[Dataset entries]
#####

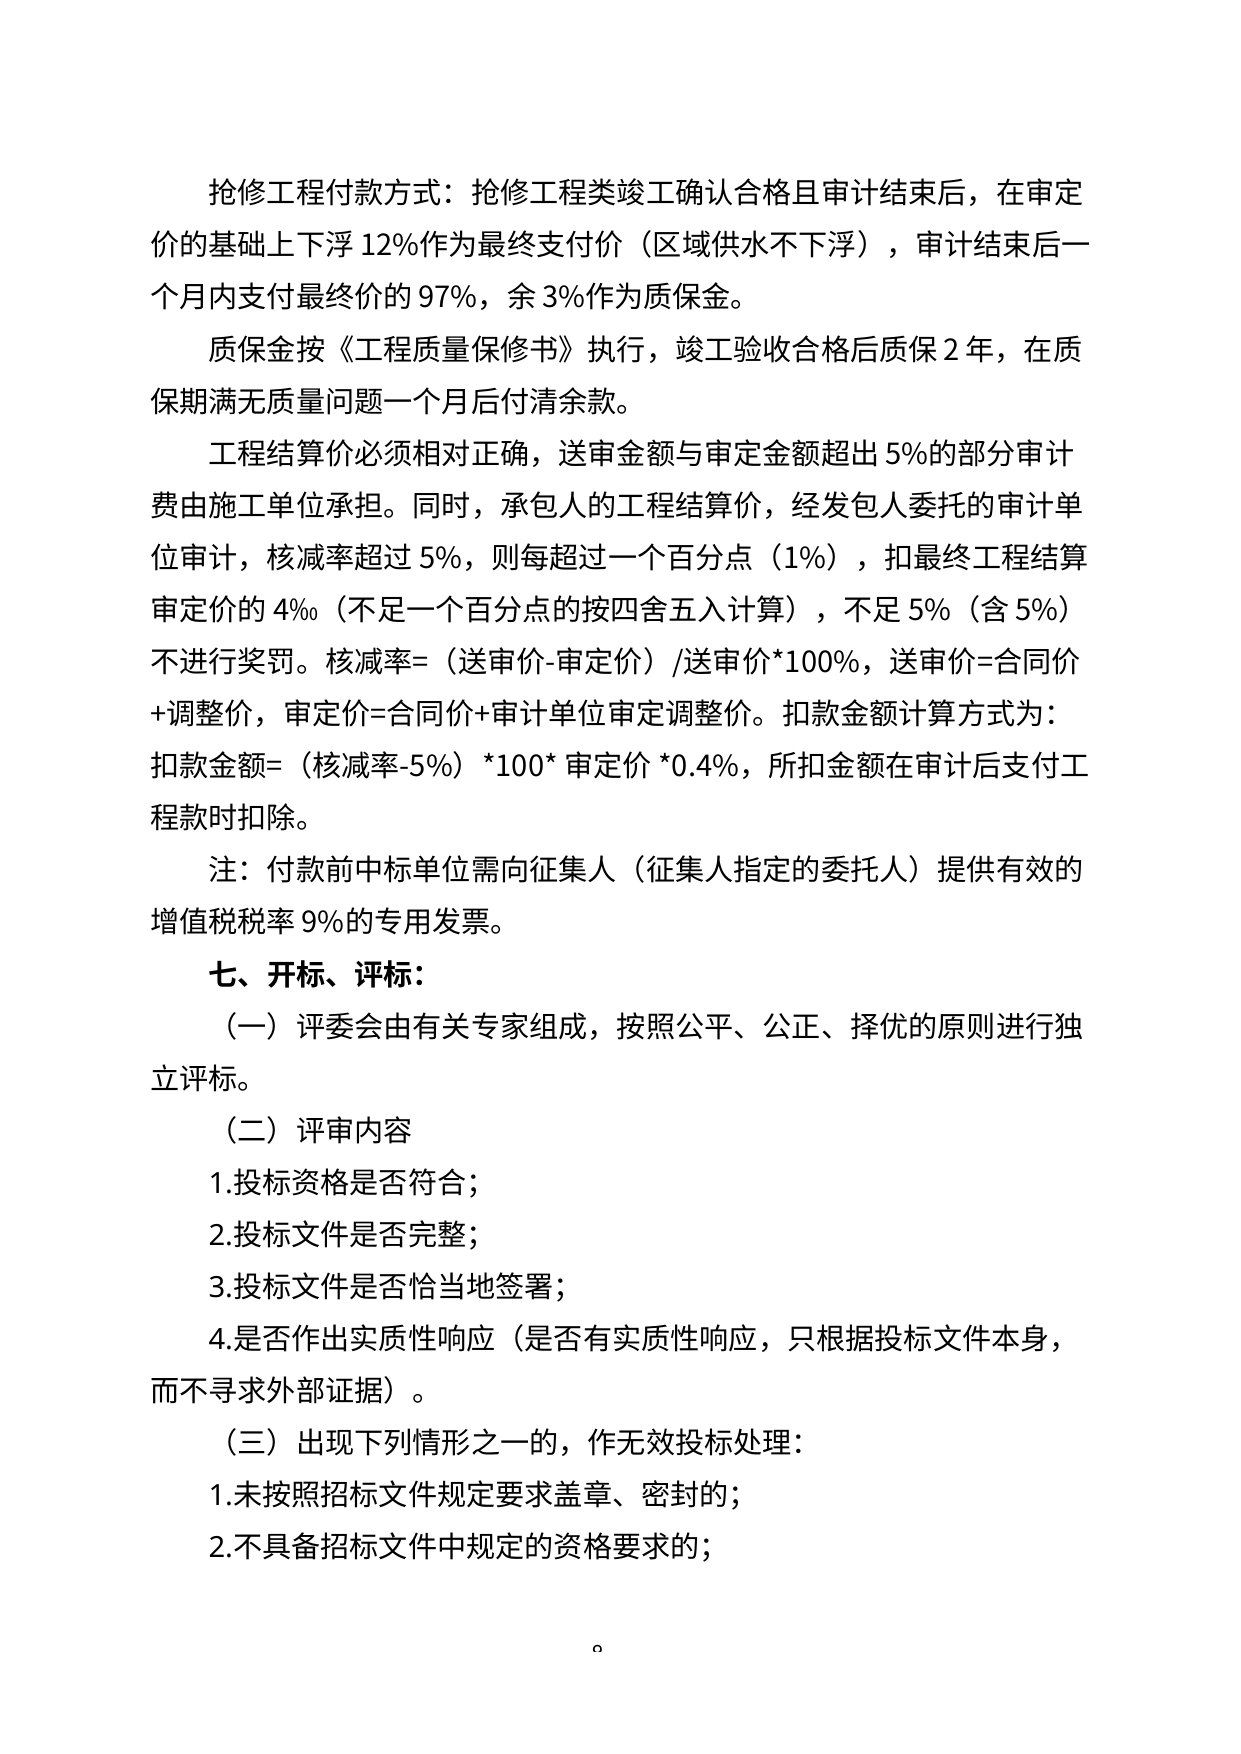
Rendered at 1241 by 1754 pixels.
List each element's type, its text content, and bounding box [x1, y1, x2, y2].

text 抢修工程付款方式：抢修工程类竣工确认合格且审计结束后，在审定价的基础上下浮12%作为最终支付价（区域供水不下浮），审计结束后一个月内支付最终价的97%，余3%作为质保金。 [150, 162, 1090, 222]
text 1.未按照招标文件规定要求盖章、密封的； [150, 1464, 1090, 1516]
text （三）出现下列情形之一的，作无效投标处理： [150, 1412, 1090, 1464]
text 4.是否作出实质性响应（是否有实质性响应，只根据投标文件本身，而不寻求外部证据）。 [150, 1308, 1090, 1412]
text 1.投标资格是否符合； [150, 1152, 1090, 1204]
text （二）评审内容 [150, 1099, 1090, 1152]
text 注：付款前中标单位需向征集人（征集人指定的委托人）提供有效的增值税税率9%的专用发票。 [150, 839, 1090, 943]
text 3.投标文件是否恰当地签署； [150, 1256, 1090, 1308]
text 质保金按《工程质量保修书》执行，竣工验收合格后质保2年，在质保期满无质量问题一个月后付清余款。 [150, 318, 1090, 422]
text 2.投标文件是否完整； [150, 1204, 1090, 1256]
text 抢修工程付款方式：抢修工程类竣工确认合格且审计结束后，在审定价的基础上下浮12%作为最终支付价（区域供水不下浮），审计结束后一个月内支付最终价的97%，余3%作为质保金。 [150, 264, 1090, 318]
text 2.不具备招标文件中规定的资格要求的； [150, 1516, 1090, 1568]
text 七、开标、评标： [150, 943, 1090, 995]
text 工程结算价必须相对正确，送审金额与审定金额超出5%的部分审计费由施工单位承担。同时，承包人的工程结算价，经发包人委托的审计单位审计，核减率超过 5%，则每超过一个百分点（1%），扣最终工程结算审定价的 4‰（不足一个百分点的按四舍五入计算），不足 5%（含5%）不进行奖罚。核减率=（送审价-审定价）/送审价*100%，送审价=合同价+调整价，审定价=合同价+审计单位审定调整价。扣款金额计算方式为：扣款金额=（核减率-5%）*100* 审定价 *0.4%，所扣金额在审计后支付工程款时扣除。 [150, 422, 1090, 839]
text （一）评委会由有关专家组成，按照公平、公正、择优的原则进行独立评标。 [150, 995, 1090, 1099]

#####

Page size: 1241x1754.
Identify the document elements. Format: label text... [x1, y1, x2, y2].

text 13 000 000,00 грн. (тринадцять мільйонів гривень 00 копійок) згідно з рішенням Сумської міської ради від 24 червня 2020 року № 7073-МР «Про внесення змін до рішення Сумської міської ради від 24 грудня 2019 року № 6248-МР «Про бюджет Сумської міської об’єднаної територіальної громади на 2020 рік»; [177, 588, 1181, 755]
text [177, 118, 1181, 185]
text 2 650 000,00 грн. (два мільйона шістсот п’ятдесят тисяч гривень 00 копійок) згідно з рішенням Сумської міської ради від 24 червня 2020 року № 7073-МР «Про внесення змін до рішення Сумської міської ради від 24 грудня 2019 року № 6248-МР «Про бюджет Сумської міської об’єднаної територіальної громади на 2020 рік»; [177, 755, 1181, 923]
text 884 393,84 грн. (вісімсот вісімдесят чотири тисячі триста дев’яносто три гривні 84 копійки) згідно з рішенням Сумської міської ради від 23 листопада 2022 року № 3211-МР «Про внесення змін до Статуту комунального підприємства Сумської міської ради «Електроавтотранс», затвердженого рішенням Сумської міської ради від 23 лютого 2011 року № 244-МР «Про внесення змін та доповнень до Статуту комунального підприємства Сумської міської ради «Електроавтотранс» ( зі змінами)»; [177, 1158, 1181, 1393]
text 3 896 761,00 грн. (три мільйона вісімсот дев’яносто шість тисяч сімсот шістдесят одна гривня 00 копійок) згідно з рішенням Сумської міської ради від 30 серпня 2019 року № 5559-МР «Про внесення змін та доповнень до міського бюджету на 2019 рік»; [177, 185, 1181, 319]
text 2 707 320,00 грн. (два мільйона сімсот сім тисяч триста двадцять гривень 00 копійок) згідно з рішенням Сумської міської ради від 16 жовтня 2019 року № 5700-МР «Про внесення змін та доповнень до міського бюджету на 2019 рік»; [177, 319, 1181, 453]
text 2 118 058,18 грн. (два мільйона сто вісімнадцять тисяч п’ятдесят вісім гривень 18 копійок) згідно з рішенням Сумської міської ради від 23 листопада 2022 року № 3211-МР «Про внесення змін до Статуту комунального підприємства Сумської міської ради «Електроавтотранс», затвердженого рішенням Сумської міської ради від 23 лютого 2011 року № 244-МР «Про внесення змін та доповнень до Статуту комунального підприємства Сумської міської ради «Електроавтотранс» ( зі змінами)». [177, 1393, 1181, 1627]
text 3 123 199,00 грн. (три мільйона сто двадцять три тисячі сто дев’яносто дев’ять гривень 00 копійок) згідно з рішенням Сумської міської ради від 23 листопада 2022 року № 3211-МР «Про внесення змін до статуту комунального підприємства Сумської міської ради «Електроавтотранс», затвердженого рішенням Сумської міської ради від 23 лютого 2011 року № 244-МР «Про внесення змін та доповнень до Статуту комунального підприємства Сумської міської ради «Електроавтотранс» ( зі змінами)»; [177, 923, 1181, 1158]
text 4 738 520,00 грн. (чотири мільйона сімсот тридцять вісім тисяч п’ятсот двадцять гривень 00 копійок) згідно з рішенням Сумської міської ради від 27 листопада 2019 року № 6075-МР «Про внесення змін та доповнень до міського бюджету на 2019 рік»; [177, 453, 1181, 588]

#####

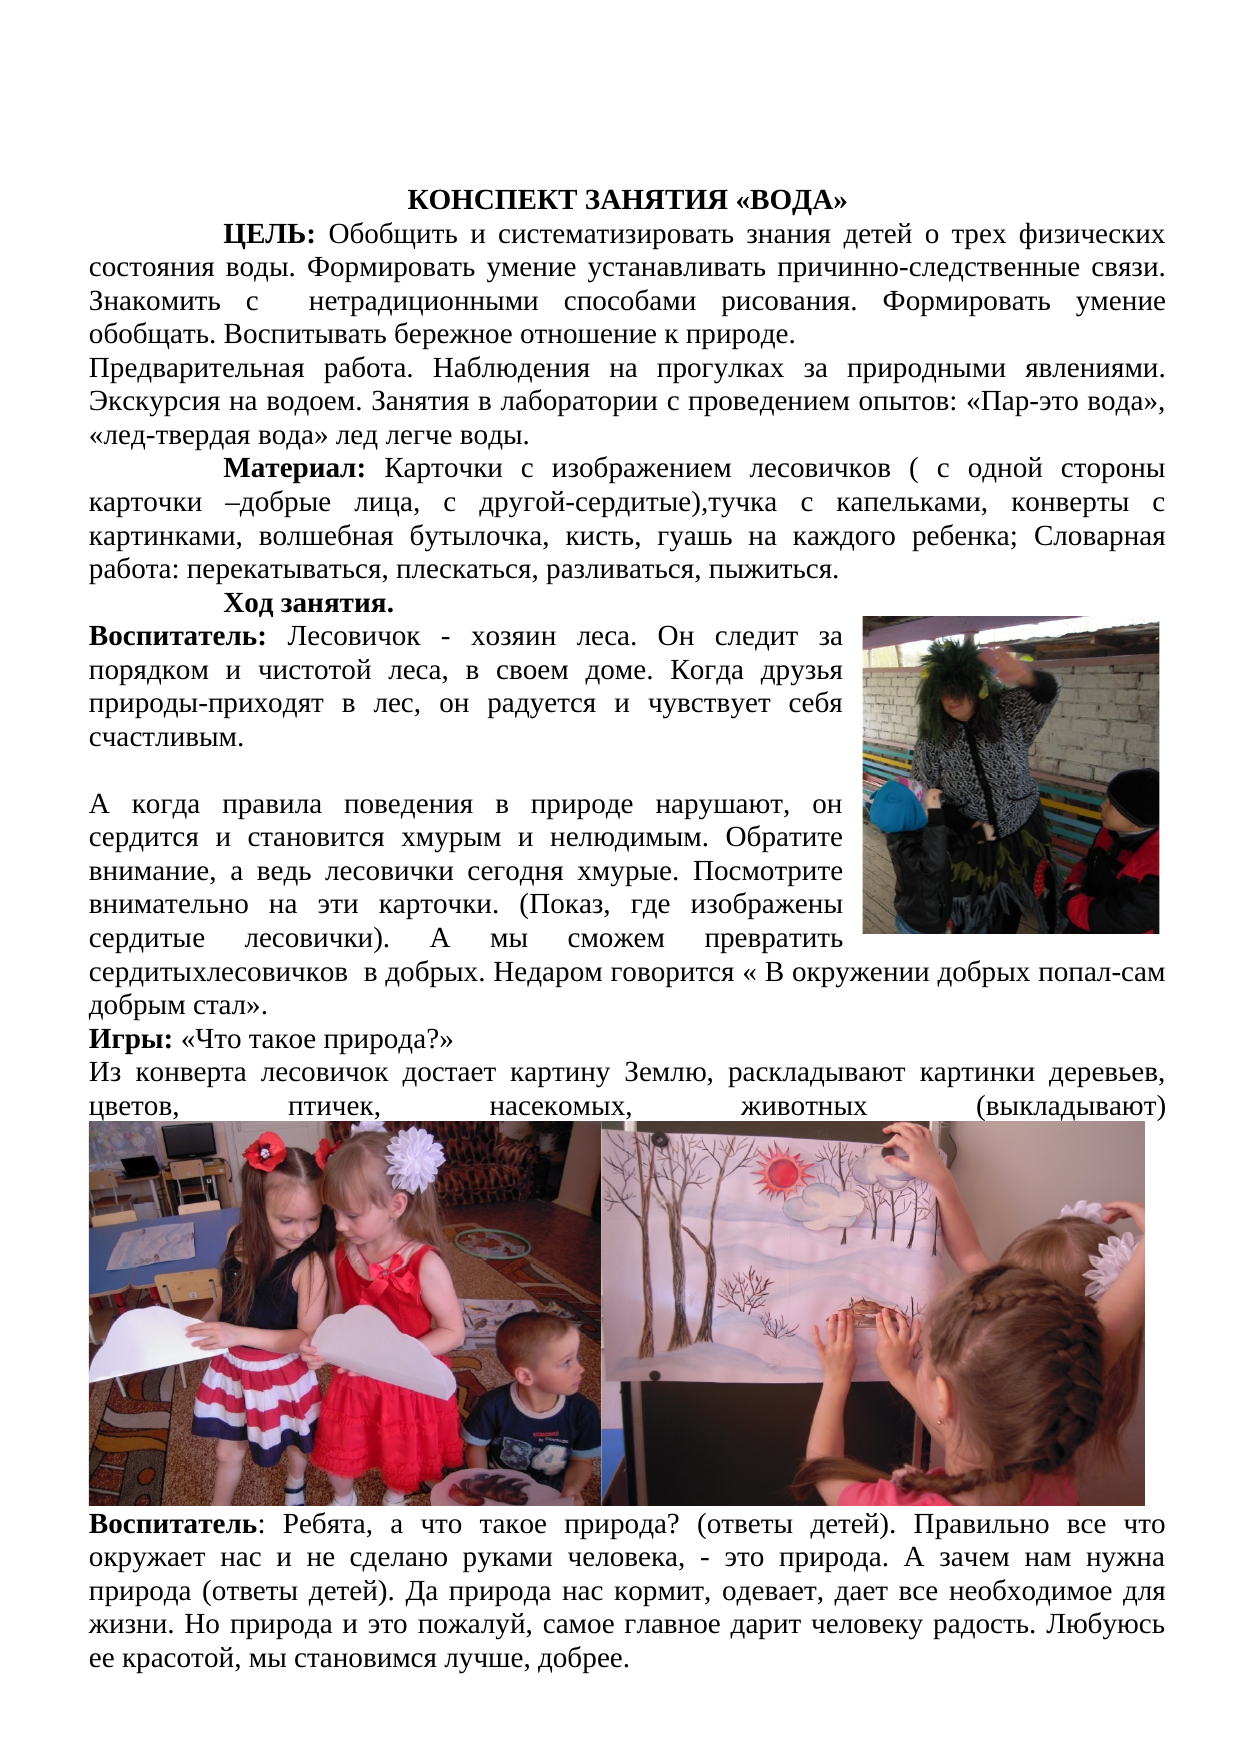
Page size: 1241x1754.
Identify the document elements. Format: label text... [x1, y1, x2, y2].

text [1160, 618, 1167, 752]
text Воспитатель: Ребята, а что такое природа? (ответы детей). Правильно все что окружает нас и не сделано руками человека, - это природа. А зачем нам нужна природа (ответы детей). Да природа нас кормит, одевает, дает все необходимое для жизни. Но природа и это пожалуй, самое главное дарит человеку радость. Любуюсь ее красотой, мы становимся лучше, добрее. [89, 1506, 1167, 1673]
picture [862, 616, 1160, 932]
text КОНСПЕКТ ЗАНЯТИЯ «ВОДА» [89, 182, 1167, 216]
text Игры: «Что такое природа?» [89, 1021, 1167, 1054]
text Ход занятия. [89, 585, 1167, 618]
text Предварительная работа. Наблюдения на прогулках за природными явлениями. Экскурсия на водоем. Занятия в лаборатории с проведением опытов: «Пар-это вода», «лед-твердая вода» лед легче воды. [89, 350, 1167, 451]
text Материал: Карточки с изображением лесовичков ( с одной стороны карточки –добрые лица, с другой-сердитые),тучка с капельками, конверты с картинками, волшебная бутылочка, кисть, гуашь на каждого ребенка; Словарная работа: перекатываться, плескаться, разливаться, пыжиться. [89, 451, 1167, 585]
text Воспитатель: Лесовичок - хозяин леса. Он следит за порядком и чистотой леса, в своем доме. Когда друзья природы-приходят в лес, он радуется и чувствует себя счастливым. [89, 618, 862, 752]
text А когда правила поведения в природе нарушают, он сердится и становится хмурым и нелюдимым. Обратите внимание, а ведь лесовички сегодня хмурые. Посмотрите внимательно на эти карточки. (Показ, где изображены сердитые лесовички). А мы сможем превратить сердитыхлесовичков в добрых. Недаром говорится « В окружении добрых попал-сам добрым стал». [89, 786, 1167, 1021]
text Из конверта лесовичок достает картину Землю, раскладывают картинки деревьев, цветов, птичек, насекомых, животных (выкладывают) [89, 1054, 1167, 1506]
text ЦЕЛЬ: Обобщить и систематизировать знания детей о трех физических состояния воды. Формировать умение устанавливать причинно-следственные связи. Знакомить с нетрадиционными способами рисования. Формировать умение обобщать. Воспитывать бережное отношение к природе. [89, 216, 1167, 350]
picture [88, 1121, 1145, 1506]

#####

■ WHAT YOU NEED TO DO
Whenever the word "抢修工程付款方式" shows up in a line of the entries, list that line.

■ RESPONSE AREA
text 抢修工程付款方式：抢修工程类竣工确认合格且审计结束后，在审定价的基础上下浮12%作为最终支付价（区域供水不下浮），审计结束后一个月内支付最终价的97%，余3%作为质保金。 [150, 162, 1090, 222]
text 抢修工程付款方式：抢修工程类竣工确认合格且审计结束后，在审定价的基础上下浮12%作为最终支付价（区域供水不下浮），审计结束后一个月内支付最终价的97%，余3%作为质保金。 [150, 264, 1090, 318]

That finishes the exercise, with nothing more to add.